Despite the similar obsession across the United States — sales have doubled over the last four years thanks in large part to its growing availability and appearance on craft cocktail menus all across the country — mezcal remains one of the most misunderstood spirits on the market. First of all, the notion that high-quality mezcal can and should come with a worm in a bottle couldn’t be further from the truth. What else do you need to know? Here, we break down the top facts about the spirit, provide tips for drinking it like a pro, and share three of our favorite mezcal-based cocktails. ¡Salud!
Mezcal vs. Tequila
Like tequila, mezcal must be made in Mexico from the agave plant; however, mezcal is a broader category under which tequila falls. While mezcal can be made anywhere in the country using more than 30 varieties of agave, tequila can only be produced in the Tequila region and must be made using only Blue Weber agave. Therefore, tequila is technically a type of mezcal, but mezcal is not tequila.
The other big difference between the two spirits is the production method. Tequila’s agave is typically baked in stone ovens or autoclaves, while mezcal distillers traditionally slow-roast the agave by burying it in underground pits lined with volcanic rock, which imparts the spirit with its signature smoke. That said, this smokiness can range from subtle to in-your-face, and it’s just one of the many characteristics to be found in mezcal, from earthy to fruity to floral. Like with many other spirits, you can find stronger or milder versions to fit nearly any palate.
How to Drink It Straight
This is not the time to bust out a shot glass and pour an ounce of mezcal down your throat. If drinking a quality product (not a bottle with a worm in it, which is just a marketing gimmick and will typically land you with some very cheap alcohol), mezcal should be enjoyed slowly. If done the authentic Mexican way, the spirit is served in a shallow clay cup called a jicarita. Like with a glass of fine red wine, the shape of the vessel allows you to breathe in the aroma before taking a sip and swishing the liquid around in your mouth. This opens up your palate and allows your taste buds to adjust to the initial burn of the alcohol. With each new sip, you should be able to taste the spectrum of flavors in the mezcal, from smoky to fruity to vegetal.
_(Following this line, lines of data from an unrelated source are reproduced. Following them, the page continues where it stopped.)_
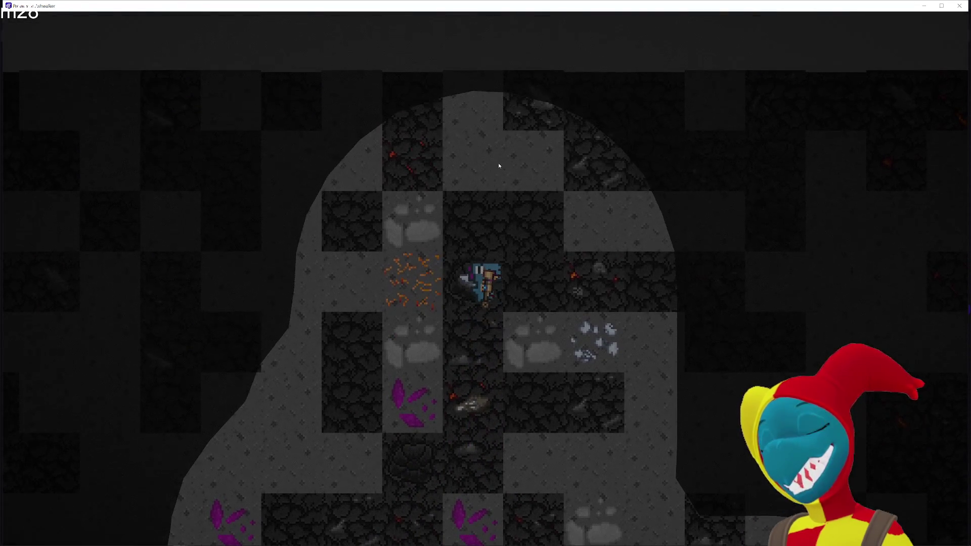
{"action": "key", "text": "d"}
{"action": "key", "text": "w"}
{"action": "key", "text": "d"}
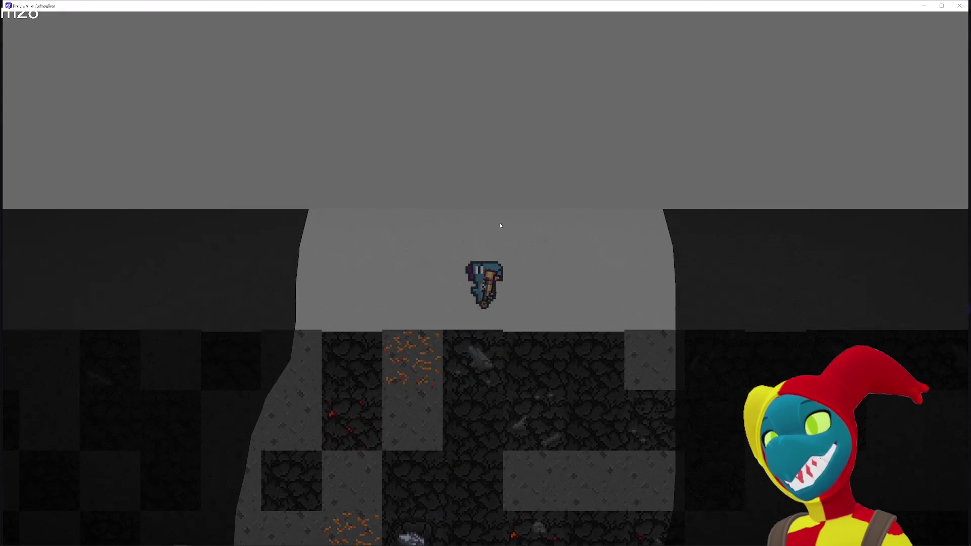
{"action": "key", "text": "w"}
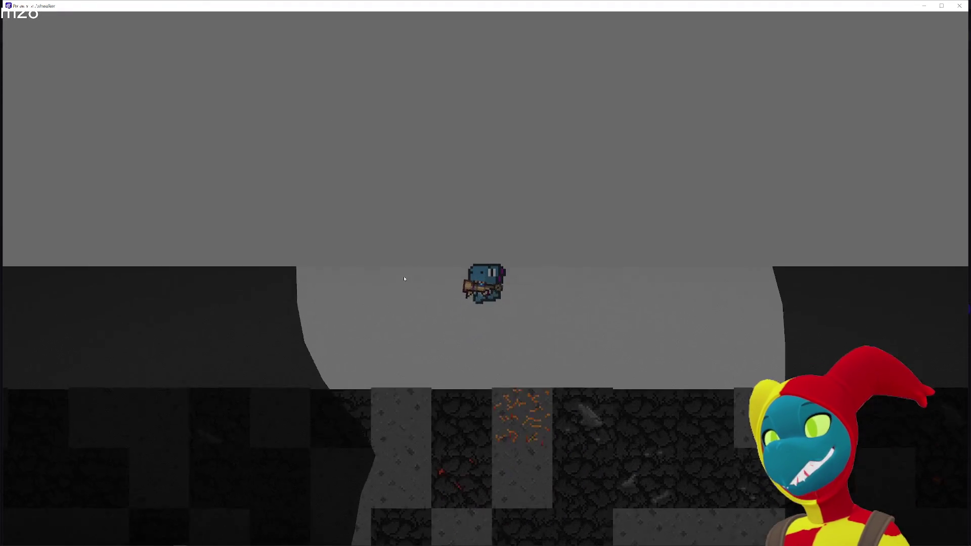
{"action": "key", "text": "w"}
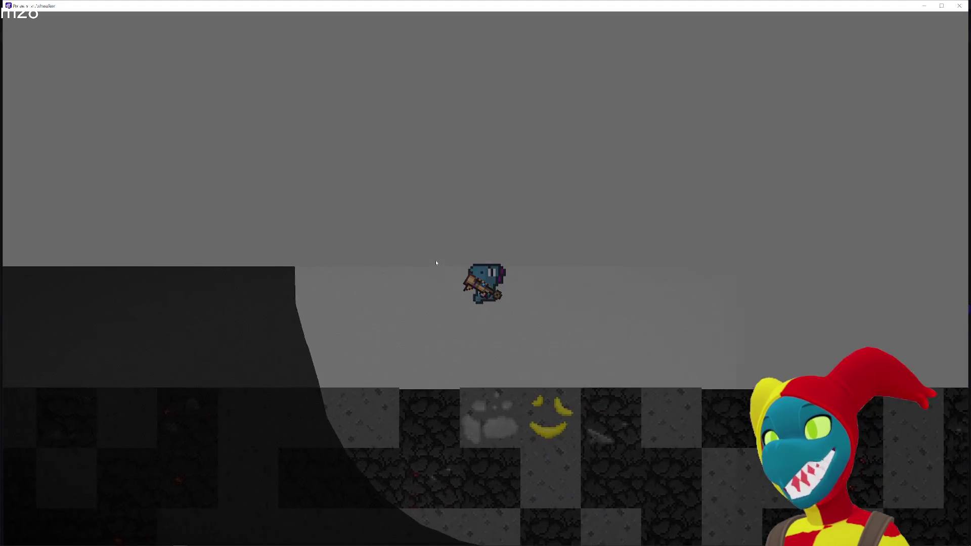
{"action": "key", "text": "s"}
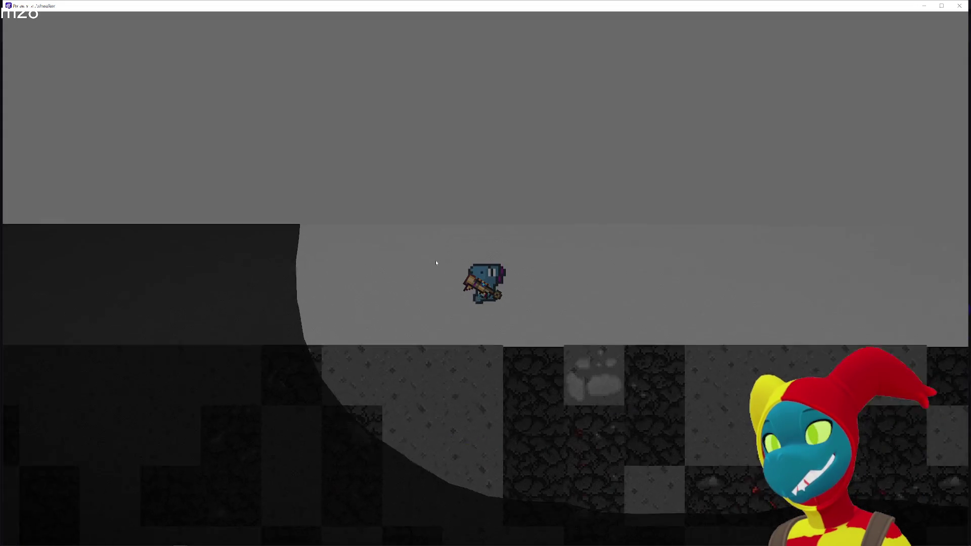
Dig the dino straight down through the tile rows, past the crescent tiles and orange ore.
{"action": "key", "text": "s"}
Jicaritas of mezcal are often served with orange slices sprinkled with sal de gusano, a mix of salt, ground chile peppers, and ground roasted worms from the agave plant. According to Diana Corona of the Gran Mitla brand of sal de gusano, these worms, if left alone, can eat the agave from the inside. And what better way to get rid of the pests than by eating them yourself? In fact, the consumption of these worms dates back to the Aztecs, when the crawlers were said to hold healing and strengthening properties.
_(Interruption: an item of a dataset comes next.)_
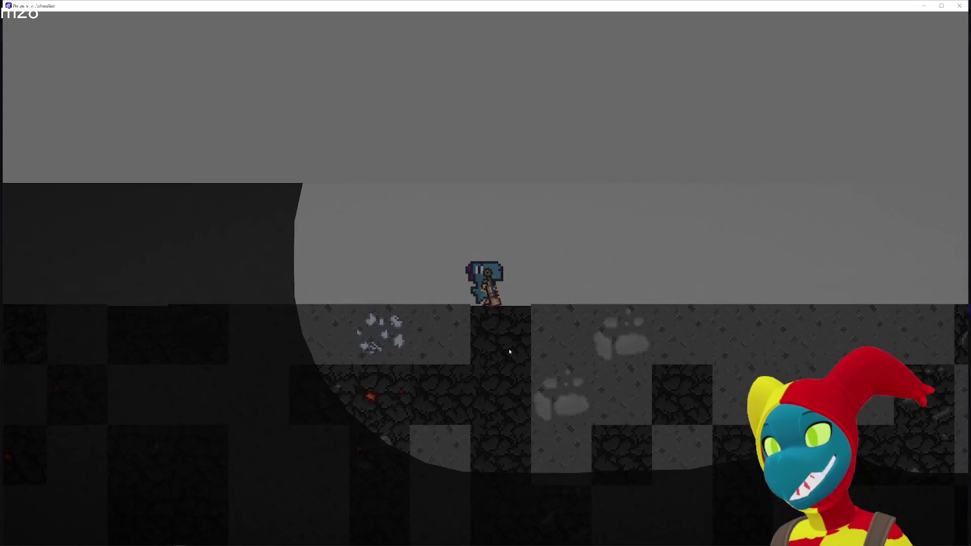
{"action": "key", "text": "s"}
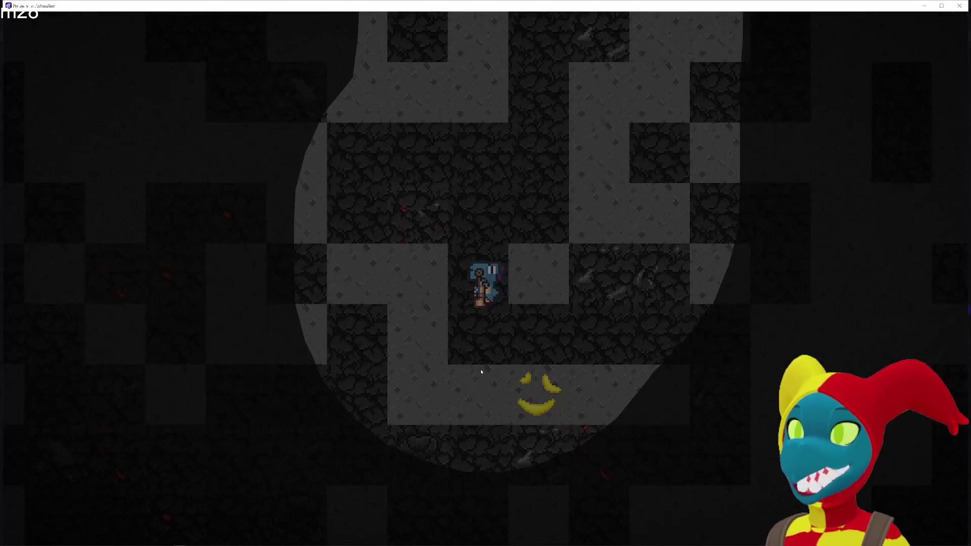
{"action": "key", "text": "s"}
Unlike the salt-and-lime ritual of tequila shots, sal de gusano is meant to complement and enhance the taste of mezcal, not mask it. The gentle smoke and spice of the salt brings out those same flavors in the spirit, while the freshness of the citrus keeps your palate cleansed so that you keep uncovering new dimensions sip after sip.
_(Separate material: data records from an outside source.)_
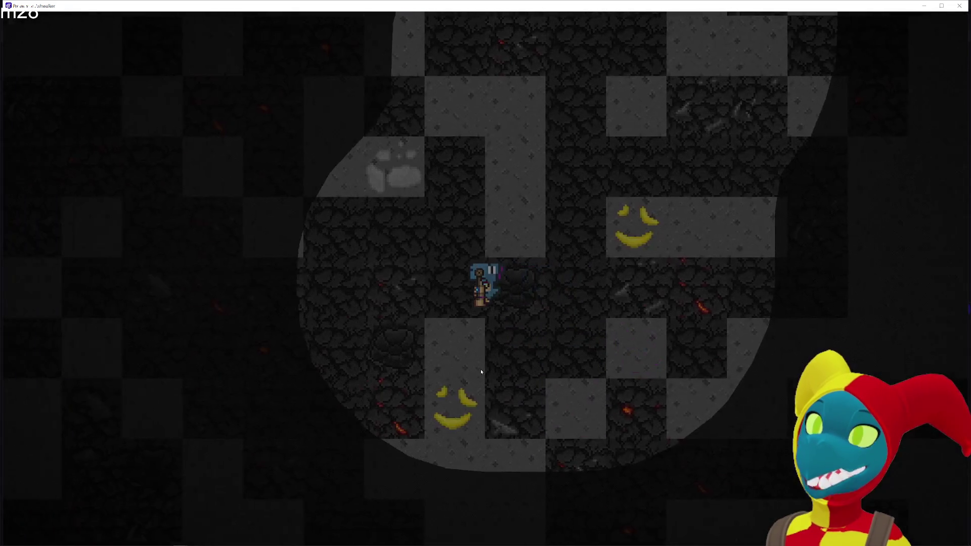
{"action": "key", "text": "s"}
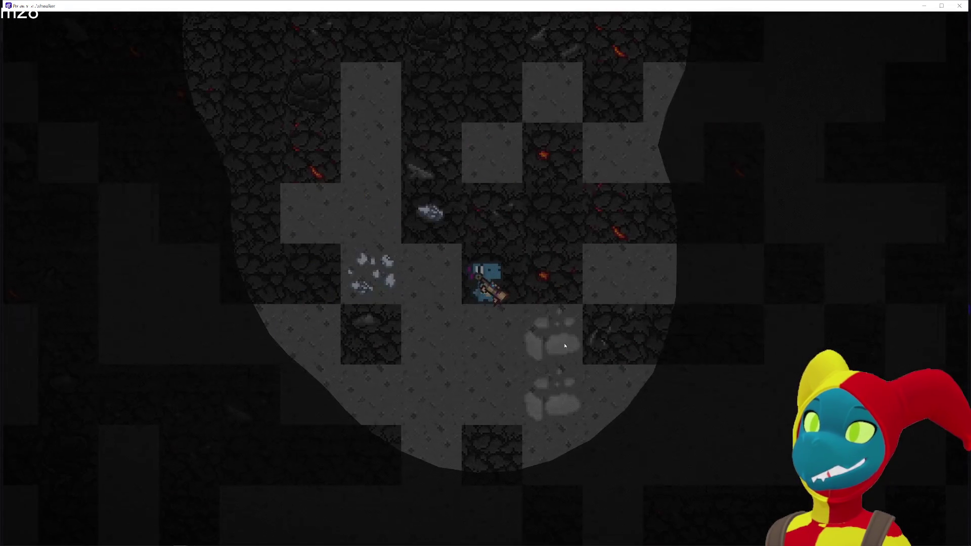
{"action": "key", "text": "s"}
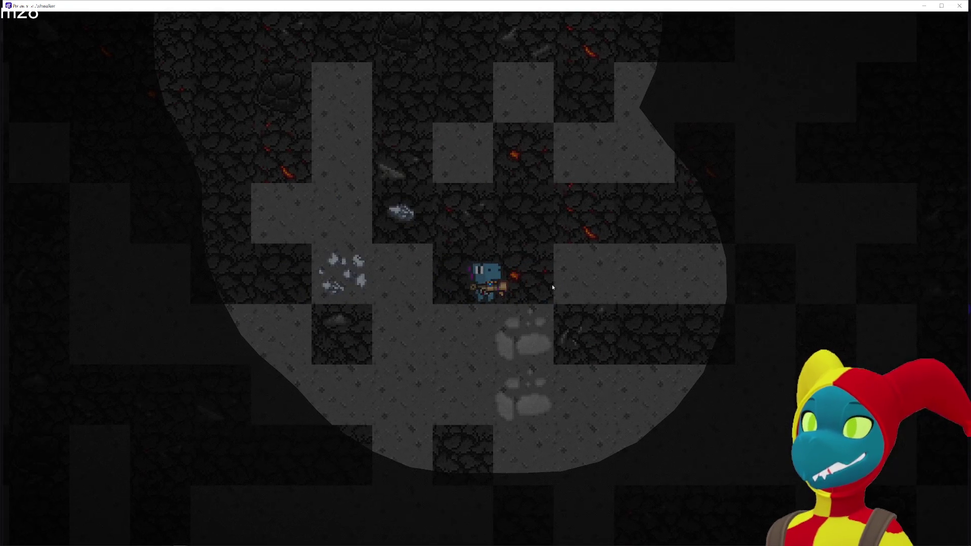
{"action": "key", "text": "s"}
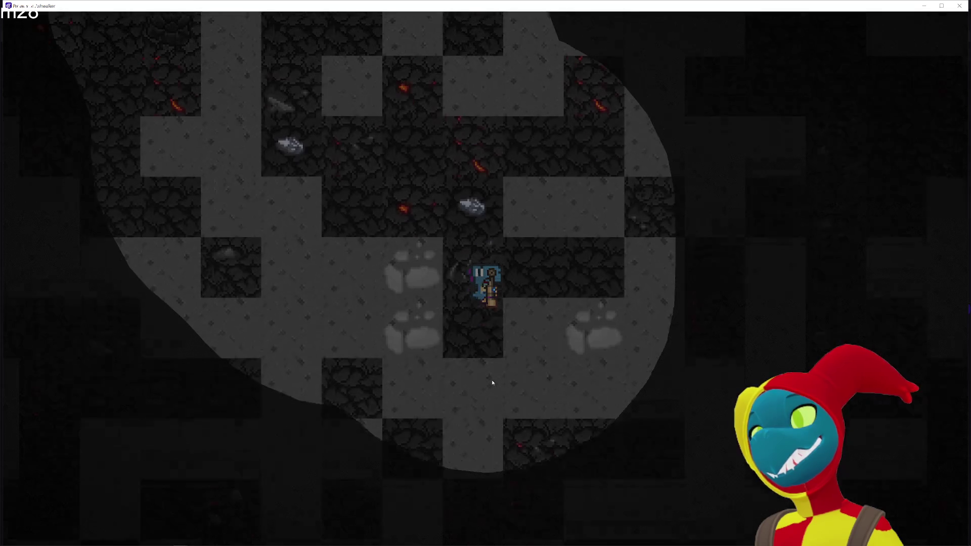
{"action": "key", "text": "s"}
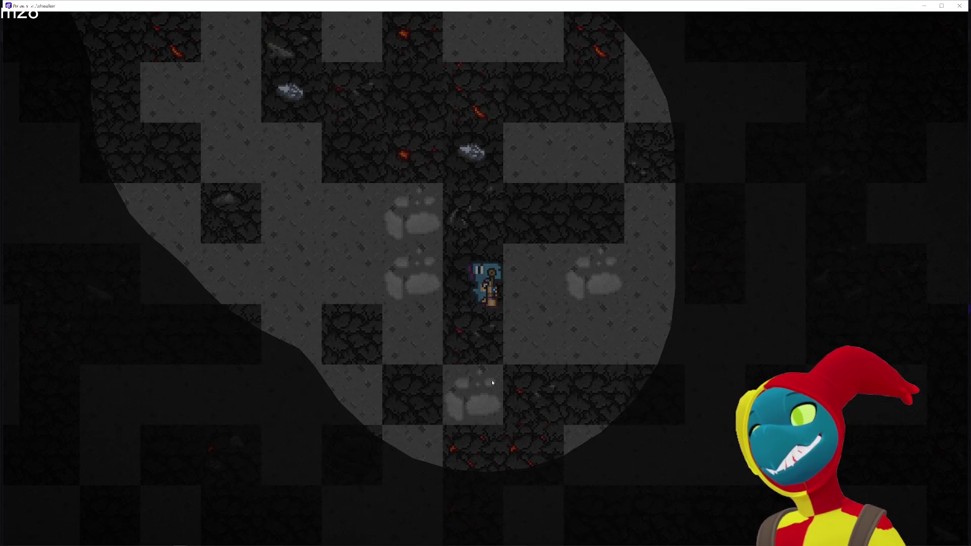
{"action": "key", "text": "s"}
Our Favorite Mezcal Cocktail Recipes
All that said, drinking spirits neat isn’t for everyone, especially with something as distinct as mezcal. If you want to dip your toe in the water instead of diving in the deep end, try one of the following three cocktails. Each of these boasts a brilliant blend of smoky, spicy, earthy, and sweet for that perfect harmony we all want in a drink.
OAXACA OLD FASHIONED
1 1/2 ounces reposado tequila
1/2 ounce mezcal
1 tsp agave nectar
1 dash Angostura bitters
Flamed orange peel, for garnish
Combine tequila, mezcal, agave, and bitters in a cocktail shaker with ice. Stir with a spoon until chilled and strain into a rocks glass with new ice. Hold a lighted match over the drink in one hand and the orange peel in the other. With the orange side facing the flaming about an inch away, squeeze the peel until oil sparks. Put out the match and drop the peel into the cocktail.
1 ounce mezcal
1 ounce Campari
1 ounce sweet vermouth
Add all ingredients to an old fashioned glass and fill with ice. Stir until chilled and garnish with an orange slice.
2 ounces mezcal
3/4 ounce agave nectar
1/2 ounce ginger simple syrup
1/2 ounce lemon juice
1/2 tsp pureed chipotle from a can of chipotle peppers in adobo
3 lime wedges
3 thin slices of red bell pepper
Beef jerky, for garnish
In a cocktail shaker, muddle the lime wedges and bell pepper slices. Add the remaining ingredients and fill with ice. Shake until chilled and pour without straining into a rocks glass. Garnish with a small piece of beef jerky.